Problem to solve
Recast the lines from the first one through the line containing "result: 6:43", both ends included, as a numbered list. Omit blank lines.

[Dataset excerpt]
○ ○ ○ ○ ○ ○ ○

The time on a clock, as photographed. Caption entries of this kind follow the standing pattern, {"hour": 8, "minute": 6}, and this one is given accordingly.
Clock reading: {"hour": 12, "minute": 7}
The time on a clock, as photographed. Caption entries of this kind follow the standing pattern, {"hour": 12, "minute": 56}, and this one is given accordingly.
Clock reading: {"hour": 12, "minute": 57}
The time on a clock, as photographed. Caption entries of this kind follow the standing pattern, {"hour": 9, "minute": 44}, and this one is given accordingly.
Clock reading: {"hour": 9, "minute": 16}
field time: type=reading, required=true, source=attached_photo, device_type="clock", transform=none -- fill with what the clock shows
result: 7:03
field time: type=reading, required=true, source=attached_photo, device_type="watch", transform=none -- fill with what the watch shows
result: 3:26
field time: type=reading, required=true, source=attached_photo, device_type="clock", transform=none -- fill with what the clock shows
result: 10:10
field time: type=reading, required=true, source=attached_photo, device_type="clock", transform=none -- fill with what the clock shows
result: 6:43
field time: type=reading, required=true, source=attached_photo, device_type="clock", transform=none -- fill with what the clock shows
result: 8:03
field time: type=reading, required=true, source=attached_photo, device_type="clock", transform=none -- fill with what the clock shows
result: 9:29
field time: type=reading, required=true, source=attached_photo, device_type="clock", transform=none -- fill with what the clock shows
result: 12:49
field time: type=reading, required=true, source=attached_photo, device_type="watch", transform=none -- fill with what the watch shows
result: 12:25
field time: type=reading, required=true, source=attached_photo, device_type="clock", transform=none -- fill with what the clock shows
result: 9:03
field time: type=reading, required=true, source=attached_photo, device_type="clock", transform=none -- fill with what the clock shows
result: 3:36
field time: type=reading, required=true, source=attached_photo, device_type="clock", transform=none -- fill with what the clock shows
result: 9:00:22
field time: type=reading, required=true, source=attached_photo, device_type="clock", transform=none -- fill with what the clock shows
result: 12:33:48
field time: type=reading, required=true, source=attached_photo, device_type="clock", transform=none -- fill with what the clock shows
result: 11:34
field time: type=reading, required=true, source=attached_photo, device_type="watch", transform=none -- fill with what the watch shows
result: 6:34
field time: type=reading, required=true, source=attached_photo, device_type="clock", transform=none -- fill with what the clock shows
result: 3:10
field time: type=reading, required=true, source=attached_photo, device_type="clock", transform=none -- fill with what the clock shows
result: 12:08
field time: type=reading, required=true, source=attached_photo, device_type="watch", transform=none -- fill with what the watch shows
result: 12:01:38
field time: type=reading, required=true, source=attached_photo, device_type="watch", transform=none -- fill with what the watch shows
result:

○ ○ ○ ○ ○ ○ ○

Task answer
1. The time on a clock, as photographed. Caption entries of this kind follow the standing pattern, {"hour": 8, "minute": 6}, and this one is given accordingly.
2. Clock reading: {"hour": 12, "minute": 7}
3. The time on a clock, as photographed. Caption entries of this kind follow the standing pattern, {"hour": 12, "minute": 56}, and this one is given accordingly.
4. Clock reading: {"hour": 12, "minute": 57}
5. The time on a clock, as photographed. Caption entries of this kind follow the standing pattern, {"hour": 9, "minute": 44}, and this one is given accordingly.
6. Clock reading: {"hour": 9, "minute": 16}
7. field time: type=reading, required=true, source=attached_photo, device_type="clock", transform=none -- fill with what the clock shows
8. result: 7:03
9. field time: type=reading, required=true, source=attached_photo, device_type="watch", transform=none -- fill with what the watch shows
10. result: 3:26
11. field time: type=reading, required=true, source=attached_photo, device_type="clock", transform=none -- fill with what the clock shows
12. result: 10:10
13. field time: type=reading, required=true, source=attached_photo, device_type="clock", transform=none -- fill with what the clock shows
14. result: 6:43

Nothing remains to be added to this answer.